Of all the lines below, return only those starting with the line holding "(IHC) of normal" and going on through the line holding "image of normal", exactly as written.

§ §

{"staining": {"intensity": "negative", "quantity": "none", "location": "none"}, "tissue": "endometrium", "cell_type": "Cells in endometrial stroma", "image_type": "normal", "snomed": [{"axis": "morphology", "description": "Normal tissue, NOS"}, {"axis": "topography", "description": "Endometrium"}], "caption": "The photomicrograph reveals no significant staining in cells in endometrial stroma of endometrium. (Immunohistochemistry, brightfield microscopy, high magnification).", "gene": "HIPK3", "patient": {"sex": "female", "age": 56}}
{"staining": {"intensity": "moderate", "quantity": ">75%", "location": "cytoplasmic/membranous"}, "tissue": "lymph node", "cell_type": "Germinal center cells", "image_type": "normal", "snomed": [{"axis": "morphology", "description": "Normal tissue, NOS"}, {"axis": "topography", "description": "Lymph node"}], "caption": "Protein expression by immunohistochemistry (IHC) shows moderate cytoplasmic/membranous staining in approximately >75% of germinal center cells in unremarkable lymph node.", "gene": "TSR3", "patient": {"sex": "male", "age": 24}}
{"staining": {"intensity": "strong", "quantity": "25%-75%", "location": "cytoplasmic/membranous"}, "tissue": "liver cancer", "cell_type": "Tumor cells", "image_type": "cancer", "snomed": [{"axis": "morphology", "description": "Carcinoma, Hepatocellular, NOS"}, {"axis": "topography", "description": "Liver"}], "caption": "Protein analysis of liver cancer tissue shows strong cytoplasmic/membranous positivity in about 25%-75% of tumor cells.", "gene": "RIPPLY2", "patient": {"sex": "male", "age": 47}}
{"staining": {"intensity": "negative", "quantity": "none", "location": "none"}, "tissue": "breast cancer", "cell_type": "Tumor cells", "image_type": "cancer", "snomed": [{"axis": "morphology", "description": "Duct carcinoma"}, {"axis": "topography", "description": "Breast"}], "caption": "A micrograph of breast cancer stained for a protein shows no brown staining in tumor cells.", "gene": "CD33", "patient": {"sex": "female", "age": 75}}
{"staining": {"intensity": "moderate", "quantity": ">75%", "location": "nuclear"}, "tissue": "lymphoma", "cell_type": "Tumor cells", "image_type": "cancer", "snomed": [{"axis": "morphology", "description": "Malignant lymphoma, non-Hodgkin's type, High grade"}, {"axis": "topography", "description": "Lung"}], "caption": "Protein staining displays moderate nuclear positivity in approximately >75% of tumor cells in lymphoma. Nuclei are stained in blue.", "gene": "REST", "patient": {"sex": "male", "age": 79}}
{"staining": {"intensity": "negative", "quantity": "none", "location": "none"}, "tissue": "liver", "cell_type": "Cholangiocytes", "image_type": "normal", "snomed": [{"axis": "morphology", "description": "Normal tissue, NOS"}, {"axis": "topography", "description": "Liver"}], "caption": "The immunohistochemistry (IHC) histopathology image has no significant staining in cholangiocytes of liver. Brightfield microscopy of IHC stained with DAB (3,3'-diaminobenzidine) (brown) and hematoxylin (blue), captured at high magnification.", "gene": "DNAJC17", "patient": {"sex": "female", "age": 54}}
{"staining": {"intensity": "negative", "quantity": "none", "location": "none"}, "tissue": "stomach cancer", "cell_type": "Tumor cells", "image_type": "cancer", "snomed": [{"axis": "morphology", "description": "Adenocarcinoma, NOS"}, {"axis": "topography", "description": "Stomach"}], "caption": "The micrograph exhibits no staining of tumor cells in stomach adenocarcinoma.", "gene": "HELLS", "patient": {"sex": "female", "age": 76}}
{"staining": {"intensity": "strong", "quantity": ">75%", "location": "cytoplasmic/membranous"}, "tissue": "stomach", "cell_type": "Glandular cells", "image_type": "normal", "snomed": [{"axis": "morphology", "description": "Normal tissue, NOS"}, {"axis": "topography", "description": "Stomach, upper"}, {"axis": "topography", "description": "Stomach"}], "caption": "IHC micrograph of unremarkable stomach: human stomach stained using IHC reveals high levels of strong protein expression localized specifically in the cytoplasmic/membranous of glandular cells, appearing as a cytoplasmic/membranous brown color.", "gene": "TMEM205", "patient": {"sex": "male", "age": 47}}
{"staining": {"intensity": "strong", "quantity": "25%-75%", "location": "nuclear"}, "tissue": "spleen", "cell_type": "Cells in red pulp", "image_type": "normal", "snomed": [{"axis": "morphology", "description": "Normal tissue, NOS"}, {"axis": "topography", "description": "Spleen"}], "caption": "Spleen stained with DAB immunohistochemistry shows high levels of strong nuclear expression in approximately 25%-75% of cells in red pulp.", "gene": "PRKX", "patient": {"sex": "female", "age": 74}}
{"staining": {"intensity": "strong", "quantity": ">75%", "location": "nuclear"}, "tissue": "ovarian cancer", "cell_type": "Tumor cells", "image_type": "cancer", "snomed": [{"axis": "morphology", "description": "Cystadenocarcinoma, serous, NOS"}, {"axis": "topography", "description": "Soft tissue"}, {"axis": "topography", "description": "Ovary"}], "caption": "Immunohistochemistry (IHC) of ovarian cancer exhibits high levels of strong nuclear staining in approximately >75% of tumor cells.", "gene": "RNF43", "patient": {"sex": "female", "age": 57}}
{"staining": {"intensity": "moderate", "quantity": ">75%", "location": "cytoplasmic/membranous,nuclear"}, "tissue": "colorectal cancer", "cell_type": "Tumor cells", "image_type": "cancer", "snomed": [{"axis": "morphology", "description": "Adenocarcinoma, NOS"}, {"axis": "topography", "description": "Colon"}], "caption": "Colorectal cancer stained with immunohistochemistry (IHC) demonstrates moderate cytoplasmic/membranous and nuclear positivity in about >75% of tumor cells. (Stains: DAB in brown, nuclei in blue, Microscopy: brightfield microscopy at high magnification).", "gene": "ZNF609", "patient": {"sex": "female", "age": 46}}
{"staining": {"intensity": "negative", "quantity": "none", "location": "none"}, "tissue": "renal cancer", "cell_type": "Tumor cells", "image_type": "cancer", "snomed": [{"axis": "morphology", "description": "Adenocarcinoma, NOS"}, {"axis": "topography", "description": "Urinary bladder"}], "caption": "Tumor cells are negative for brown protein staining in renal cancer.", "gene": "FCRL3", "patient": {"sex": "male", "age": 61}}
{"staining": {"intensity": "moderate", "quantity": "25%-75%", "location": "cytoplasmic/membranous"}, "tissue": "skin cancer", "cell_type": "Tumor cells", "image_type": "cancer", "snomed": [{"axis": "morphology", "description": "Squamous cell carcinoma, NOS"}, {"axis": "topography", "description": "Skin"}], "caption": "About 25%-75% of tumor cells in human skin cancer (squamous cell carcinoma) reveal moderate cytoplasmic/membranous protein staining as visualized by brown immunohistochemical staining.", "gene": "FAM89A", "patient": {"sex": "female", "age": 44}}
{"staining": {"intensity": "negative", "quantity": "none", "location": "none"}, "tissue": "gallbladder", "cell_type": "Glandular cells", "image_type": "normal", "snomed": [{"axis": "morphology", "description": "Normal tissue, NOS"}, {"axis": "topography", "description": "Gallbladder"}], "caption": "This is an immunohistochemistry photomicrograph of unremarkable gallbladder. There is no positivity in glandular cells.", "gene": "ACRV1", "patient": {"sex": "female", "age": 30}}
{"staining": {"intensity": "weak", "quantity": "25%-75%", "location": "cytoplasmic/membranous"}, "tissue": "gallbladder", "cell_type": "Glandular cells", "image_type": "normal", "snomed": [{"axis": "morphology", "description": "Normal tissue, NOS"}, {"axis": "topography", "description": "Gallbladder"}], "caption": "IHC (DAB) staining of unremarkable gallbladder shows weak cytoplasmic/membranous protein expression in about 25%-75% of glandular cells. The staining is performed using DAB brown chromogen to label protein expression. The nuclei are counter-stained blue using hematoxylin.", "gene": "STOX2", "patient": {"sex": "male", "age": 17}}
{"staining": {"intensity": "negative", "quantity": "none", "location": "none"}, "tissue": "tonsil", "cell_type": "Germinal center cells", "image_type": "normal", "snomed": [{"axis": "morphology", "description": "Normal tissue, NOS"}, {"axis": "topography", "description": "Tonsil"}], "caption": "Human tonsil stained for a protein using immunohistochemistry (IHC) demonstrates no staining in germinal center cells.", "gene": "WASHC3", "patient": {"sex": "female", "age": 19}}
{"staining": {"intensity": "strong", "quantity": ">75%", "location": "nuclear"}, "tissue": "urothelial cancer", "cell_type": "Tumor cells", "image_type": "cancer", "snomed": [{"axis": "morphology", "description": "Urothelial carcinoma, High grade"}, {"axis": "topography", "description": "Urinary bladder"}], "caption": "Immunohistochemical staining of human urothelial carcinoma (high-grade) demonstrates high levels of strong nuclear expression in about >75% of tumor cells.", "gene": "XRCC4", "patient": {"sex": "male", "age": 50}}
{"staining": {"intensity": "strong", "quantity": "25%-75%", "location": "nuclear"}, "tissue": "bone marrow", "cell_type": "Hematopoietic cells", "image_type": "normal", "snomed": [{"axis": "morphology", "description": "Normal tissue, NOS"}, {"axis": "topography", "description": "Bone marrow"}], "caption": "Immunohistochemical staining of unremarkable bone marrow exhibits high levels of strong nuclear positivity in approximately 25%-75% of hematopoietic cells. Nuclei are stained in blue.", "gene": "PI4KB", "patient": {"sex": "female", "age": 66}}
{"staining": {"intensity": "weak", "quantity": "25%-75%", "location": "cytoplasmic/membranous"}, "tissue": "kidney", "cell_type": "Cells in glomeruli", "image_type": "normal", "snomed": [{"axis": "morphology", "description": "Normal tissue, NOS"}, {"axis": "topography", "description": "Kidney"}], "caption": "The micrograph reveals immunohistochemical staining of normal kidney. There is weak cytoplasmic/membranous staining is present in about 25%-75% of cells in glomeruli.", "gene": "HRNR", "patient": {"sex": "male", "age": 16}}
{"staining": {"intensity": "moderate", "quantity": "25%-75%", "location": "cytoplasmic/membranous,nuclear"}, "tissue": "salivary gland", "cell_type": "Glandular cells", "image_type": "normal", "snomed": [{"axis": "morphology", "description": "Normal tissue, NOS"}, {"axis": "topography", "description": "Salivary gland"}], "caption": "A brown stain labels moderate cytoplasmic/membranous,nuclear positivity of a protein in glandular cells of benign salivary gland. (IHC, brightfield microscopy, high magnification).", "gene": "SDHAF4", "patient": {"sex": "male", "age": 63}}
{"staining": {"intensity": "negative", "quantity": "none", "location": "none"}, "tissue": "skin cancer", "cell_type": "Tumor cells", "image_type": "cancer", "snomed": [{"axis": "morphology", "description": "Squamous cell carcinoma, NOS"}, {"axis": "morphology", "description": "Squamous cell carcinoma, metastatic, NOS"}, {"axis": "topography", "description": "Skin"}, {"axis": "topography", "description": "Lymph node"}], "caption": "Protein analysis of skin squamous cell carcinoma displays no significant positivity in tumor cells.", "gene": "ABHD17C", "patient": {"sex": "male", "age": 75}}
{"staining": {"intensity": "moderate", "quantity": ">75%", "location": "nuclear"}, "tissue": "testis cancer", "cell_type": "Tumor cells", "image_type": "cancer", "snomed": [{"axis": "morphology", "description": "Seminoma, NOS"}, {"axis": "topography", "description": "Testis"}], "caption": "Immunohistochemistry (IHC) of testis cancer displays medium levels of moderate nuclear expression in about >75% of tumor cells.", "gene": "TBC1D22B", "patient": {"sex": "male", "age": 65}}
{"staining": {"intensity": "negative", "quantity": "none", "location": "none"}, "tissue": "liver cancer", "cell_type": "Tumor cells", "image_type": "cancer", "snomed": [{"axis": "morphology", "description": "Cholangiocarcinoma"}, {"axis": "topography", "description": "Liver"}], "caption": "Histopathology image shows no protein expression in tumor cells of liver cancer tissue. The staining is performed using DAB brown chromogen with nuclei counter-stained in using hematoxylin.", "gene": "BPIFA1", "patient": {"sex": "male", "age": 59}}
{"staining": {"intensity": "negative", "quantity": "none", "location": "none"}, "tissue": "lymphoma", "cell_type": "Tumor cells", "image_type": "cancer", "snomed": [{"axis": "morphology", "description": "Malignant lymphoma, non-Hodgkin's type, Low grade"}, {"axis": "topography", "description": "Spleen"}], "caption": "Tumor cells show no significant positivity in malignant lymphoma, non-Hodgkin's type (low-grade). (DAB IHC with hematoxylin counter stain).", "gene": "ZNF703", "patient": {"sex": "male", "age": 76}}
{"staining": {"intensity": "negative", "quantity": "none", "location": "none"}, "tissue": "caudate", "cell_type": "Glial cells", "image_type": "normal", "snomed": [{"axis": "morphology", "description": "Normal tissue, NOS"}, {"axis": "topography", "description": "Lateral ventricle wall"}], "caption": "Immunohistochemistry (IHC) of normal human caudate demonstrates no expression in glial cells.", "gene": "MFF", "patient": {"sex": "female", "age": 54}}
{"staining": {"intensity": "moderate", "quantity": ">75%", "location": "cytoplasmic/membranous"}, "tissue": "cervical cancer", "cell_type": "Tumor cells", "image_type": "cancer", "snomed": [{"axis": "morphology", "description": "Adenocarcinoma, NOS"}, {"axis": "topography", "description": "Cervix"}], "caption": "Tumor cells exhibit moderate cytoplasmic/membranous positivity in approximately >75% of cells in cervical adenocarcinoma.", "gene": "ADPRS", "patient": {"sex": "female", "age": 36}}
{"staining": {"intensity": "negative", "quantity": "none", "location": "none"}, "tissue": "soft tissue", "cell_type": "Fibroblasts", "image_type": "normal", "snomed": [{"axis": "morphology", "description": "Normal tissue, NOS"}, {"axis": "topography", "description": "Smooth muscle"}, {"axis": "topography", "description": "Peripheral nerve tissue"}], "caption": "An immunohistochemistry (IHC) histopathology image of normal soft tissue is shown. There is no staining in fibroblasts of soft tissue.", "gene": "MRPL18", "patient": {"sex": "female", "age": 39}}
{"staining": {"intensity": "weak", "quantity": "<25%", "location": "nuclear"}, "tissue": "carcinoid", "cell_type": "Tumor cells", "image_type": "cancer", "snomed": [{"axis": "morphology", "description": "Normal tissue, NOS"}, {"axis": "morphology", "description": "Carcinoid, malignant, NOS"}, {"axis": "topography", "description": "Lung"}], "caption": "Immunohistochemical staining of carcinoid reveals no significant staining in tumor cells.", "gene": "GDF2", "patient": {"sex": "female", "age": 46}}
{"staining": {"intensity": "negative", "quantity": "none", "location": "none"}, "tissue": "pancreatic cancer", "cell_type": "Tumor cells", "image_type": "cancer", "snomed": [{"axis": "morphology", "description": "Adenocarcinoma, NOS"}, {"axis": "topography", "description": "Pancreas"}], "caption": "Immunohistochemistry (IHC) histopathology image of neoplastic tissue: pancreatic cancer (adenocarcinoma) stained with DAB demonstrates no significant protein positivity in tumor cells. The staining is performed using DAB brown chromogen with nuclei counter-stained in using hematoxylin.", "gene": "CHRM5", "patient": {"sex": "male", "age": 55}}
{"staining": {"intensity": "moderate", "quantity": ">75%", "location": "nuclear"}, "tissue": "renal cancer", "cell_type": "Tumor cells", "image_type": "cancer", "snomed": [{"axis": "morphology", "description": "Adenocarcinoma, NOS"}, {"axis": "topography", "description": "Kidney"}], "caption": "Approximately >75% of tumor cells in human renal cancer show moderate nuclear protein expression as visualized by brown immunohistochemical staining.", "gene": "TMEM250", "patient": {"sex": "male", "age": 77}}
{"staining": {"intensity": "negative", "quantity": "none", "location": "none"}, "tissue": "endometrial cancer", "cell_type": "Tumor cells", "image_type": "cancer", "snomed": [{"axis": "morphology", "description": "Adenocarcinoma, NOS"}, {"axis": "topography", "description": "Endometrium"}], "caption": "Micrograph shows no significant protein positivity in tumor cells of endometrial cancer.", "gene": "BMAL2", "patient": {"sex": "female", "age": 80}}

§ §

* _Finished task_
{"staining": {"intensity": "negative", "quantity": "none", "location": "none"}, "tissue": "caudate", "cell_type": "Glial cells", "image_type": "normal", "snomed": [{"axis": "morphology", "description": "Normal tissue, NOS"}, {"axis": "topography", "description": "Lateral ventricle wall"}], "caption": "Immunohistochemistry (IHC) of normal human caudate demonstrates no expression in glial cells.", "gene": "MFF", "patient": {"sex": "female", "age": 54}}
{"staining": {"intensity": "moderate", "quantity": ">75%", "location": "cytoplasmic/membranous"}, "tissue": "cervical cancer", "cell_type": "Tumor cells", "image_type": "cancer", "snomed": [{"axis": "morphology", "description": "Adenocarcinoma, NOS"}, {"axis": "topography", "description": "Cervix"}], "caption": "Tumor cells exhibit moderate cytoplasmic/membranous positivity in approximately >75% of cells in cervical adenocarcinoma.", "gene": "ADPRS", "patient": {"sex": "female", "age": 36}}
{"staining": {"intensity": "negative", "quantity": "none", "location": "none"}, "tissue": "soft tissue", "cell_type": "Fibroblasts", "image_type": "normal", "snomed": [{"axis": "morphology", "description": "Normal tissue, NOS"}, {"axis": "topography", "description": "Smooth muscle"}, {"axis": "topography", "description": "Peripheral nerve tissue"}], "caption": "An immunohistochemistry (IHC) histopathology image of normal soft tissue is shown. There is no staining in fibroblasts of soft tissue.", "gene": "MRPL18", "patient": {"sex": "female", "age": 39}}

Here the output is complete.